Open Access News

News from the open access movement


Thursday, October 26, 2006

Full-text cross-archive search from OpenDOAR

OpenDOAR has created a Google Custom Search engine for the 800+ open-access repositories in its directory.  From today's announcement:

OpenDOAR - the Directory of Open Access Repositories - is pleased to announce the release of a trial search service for academics and researchers around the world....

OpenDOAR already provides a global Directory of freely available open access repositories that hold research material: now it also offers a full-text search service from this list of quality-controlled repositories. This trial service has been made possible through the recent launch by Google of its innovative and exciting Custom Search Engine, which allows OpenDOAR to define a search service based on the Directory holdings.

It is well known that a simple full-text search of the whole web will turn up thousands upon thousands of junk results, with the valuable nuggets of information often being lost in the sheer number of results. Users of the OpenDOAR service can search through the world's open access repositories of freely available research information, with the assurance that each of these repositories has been assessed by OpenDOAR staff as being of academic value. This quality controlled approach will help to minimise spurious or junk results and lead more directly to useful and relevant information. The repositories listed by OpenDOAR have been assessed for their full-text holdings, helping to ensure that results have come from academic repositories with open access to their contents.

This service does not use the OAI-PMH protocol to underpin the search, or use the metadata held within repositories. Instead, it relies on Google's indexes, which in turn rely on repositories being suitably structured and configured for the Googlebot web crawler. Part of OpenDOAR's work is to help repository administrators improve access to and use of their repositories' holdings: advice about making a repository suitable for crawling by Google is given on the site. This service is designed as a simple and basic full-text search and is intended to compliment and not compete with the many value-added search services currently under development.

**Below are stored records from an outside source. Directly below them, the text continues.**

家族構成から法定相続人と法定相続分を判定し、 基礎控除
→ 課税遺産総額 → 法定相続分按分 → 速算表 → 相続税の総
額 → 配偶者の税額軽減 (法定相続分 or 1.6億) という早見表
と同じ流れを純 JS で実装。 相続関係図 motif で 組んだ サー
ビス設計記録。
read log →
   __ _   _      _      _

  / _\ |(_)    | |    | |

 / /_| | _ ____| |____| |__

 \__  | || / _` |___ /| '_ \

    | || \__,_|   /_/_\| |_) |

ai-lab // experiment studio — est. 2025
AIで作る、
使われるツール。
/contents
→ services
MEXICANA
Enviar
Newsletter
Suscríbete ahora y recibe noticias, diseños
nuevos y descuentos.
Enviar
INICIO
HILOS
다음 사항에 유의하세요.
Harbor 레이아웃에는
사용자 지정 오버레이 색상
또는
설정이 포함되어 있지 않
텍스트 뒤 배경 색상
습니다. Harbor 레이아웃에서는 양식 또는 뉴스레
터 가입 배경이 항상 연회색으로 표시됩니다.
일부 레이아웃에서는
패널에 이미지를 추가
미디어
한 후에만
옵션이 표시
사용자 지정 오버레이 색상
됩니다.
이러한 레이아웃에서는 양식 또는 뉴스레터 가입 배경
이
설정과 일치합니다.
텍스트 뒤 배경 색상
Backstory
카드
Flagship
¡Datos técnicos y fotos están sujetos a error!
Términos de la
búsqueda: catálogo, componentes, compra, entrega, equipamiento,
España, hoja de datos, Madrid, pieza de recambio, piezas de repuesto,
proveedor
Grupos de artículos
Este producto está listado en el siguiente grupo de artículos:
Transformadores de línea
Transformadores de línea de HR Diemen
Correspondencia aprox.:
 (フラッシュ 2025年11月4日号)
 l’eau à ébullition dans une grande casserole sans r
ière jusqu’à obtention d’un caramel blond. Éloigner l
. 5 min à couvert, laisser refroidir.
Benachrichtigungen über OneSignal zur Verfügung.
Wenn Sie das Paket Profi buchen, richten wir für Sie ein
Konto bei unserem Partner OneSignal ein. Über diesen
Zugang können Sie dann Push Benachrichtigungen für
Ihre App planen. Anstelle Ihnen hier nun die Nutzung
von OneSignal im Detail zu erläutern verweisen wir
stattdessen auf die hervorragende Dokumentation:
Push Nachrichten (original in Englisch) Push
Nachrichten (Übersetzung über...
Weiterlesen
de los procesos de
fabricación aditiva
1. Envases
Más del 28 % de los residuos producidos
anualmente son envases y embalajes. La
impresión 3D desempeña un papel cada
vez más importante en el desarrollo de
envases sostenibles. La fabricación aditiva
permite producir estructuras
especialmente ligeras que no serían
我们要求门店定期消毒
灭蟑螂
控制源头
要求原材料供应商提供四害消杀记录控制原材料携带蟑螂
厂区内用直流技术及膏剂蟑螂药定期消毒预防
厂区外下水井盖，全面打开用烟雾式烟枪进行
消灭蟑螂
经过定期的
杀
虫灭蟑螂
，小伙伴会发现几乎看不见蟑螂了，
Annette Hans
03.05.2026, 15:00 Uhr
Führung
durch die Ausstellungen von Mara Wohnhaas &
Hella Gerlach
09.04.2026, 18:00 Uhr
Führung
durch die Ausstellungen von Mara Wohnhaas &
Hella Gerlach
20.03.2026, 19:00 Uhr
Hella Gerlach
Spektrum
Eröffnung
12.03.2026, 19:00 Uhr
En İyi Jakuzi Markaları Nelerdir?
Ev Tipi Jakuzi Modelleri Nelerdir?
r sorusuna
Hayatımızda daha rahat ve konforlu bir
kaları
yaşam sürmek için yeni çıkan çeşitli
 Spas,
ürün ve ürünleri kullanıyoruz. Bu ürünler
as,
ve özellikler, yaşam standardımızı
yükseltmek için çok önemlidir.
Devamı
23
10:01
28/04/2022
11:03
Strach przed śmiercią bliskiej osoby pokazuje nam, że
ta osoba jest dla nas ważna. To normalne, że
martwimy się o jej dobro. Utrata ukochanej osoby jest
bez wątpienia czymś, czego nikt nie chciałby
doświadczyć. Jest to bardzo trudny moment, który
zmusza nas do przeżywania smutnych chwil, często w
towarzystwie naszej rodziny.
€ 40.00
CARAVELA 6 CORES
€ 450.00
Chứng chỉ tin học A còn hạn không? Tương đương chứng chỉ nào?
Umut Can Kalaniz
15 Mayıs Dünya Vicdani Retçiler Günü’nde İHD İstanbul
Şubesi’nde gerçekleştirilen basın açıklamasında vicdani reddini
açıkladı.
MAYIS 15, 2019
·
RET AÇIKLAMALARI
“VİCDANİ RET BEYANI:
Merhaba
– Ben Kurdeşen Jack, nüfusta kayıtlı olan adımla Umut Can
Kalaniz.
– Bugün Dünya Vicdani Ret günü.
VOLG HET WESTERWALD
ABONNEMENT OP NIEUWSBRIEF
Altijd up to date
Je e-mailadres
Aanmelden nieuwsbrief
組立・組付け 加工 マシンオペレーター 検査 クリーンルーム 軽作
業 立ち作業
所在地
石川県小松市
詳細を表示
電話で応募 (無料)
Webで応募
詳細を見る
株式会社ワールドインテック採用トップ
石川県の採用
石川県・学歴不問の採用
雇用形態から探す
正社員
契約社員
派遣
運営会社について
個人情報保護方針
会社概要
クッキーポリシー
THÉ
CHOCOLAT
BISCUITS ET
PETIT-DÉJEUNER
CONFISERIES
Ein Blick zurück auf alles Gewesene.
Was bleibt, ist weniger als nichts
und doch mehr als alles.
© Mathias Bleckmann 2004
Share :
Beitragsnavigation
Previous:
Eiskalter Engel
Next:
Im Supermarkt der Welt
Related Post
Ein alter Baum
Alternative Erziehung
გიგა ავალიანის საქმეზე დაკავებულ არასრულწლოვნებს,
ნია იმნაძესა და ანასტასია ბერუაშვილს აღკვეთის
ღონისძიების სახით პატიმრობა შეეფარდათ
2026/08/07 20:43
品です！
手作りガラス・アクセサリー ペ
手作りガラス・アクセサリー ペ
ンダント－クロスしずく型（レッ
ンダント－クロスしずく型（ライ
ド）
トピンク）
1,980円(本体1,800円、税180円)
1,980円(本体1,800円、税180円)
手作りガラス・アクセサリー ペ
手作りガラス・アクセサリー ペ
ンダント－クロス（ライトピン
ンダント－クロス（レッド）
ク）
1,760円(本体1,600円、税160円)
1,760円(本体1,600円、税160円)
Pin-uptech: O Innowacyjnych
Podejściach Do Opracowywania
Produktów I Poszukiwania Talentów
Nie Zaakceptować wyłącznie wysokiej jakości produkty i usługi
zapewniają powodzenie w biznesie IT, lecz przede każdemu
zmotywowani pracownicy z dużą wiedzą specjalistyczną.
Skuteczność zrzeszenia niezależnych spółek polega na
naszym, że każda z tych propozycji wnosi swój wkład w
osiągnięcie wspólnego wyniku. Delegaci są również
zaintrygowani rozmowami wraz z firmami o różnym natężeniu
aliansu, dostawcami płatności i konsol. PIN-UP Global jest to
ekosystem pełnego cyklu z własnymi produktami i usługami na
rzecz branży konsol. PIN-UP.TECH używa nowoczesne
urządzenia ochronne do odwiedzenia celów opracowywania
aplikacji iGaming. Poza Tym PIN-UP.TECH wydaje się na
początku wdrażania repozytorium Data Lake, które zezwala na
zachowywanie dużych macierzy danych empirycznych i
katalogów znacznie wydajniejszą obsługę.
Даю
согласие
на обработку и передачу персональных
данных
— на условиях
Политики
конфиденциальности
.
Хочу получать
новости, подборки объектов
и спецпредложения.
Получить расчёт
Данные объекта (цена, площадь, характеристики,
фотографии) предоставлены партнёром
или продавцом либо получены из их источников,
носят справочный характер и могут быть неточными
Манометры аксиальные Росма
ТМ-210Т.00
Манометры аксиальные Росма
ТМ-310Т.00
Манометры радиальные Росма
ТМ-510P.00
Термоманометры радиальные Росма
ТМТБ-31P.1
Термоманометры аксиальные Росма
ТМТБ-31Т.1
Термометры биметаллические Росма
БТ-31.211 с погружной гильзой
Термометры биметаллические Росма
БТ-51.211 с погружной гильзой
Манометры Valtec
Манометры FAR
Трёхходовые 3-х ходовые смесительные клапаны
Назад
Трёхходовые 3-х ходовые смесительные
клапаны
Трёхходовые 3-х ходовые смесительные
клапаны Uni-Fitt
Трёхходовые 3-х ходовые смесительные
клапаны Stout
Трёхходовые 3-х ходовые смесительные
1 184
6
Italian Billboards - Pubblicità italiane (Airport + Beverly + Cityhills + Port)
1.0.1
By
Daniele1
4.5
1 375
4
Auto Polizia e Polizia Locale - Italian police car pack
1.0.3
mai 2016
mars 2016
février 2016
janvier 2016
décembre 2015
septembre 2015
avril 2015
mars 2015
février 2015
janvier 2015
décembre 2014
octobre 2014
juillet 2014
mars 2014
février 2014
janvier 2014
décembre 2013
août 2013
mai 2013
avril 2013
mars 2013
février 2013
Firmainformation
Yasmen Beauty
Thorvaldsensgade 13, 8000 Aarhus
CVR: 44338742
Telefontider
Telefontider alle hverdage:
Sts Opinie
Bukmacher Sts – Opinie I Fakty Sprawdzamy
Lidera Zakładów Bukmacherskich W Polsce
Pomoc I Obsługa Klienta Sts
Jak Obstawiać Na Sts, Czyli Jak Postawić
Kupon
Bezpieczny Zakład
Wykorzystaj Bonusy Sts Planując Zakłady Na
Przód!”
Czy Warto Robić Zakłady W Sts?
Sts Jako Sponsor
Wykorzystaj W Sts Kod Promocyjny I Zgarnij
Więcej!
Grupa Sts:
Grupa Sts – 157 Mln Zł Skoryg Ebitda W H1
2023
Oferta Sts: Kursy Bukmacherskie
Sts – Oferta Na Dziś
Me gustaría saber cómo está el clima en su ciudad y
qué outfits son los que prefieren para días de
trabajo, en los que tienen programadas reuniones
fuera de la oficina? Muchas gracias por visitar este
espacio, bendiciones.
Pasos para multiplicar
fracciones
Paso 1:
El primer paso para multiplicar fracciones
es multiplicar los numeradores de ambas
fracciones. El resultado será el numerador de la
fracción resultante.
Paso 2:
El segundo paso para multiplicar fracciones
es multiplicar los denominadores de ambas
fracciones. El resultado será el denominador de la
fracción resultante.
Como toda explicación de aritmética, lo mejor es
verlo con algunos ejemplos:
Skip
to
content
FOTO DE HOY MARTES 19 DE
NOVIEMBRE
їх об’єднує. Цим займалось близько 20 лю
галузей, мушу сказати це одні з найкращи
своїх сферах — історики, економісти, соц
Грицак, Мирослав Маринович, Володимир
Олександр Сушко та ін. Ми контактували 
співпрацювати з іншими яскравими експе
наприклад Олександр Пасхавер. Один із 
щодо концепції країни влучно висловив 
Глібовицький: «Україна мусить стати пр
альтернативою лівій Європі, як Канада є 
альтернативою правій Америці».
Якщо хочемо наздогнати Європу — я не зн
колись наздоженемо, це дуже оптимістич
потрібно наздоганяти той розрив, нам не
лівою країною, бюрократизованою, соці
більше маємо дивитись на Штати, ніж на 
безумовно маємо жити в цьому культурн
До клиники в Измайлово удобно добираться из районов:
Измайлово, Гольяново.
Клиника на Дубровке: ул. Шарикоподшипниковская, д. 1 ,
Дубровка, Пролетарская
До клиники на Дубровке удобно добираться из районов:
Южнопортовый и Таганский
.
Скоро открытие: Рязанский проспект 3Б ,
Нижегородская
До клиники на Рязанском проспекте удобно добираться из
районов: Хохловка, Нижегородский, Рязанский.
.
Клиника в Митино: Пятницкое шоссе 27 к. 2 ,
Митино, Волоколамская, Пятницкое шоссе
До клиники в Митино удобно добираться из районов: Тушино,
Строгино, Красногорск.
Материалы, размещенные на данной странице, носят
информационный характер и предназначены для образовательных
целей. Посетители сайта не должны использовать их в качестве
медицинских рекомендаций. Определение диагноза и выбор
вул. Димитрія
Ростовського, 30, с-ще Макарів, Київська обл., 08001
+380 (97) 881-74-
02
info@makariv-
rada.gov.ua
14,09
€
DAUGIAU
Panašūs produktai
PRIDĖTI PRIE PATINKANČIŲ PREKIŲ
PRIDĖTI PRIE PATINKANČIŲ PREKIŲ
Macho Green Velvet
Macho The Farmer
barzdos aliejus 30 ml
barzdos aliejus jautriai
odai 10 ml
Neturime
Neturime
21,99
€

A key feature of OpenDOAR is that all of the repositories we list have been visited by project staff, tested and assessed by hand. We currently decline about a quarter of candidate sites as being broken, empty, out of scope, etc. This gives a far higher quality assurance to the listings we hold than results gathered by just automatic harvesting. OpenDOAR has now surveyed over 1,100 repositories, producing a classified Directory of over 800 freely available archives of academic information.

Comment.  This is a brilliant use of the new Google technology.  When searching for research on deposit in OA repositories, it's better than straight Google, by eliminating false positives --though straight Google is better if you want to find OA content outside repositories at publisher or personal websites.  It's potentially better than OAIster and other OAI-based search engines, by going beyond metadata to full-text --though not all OA repositories are configured to facilitate full-text Google crawling.  If Google isn't crawling your repository, consult OpenDOAR or try these suggestions.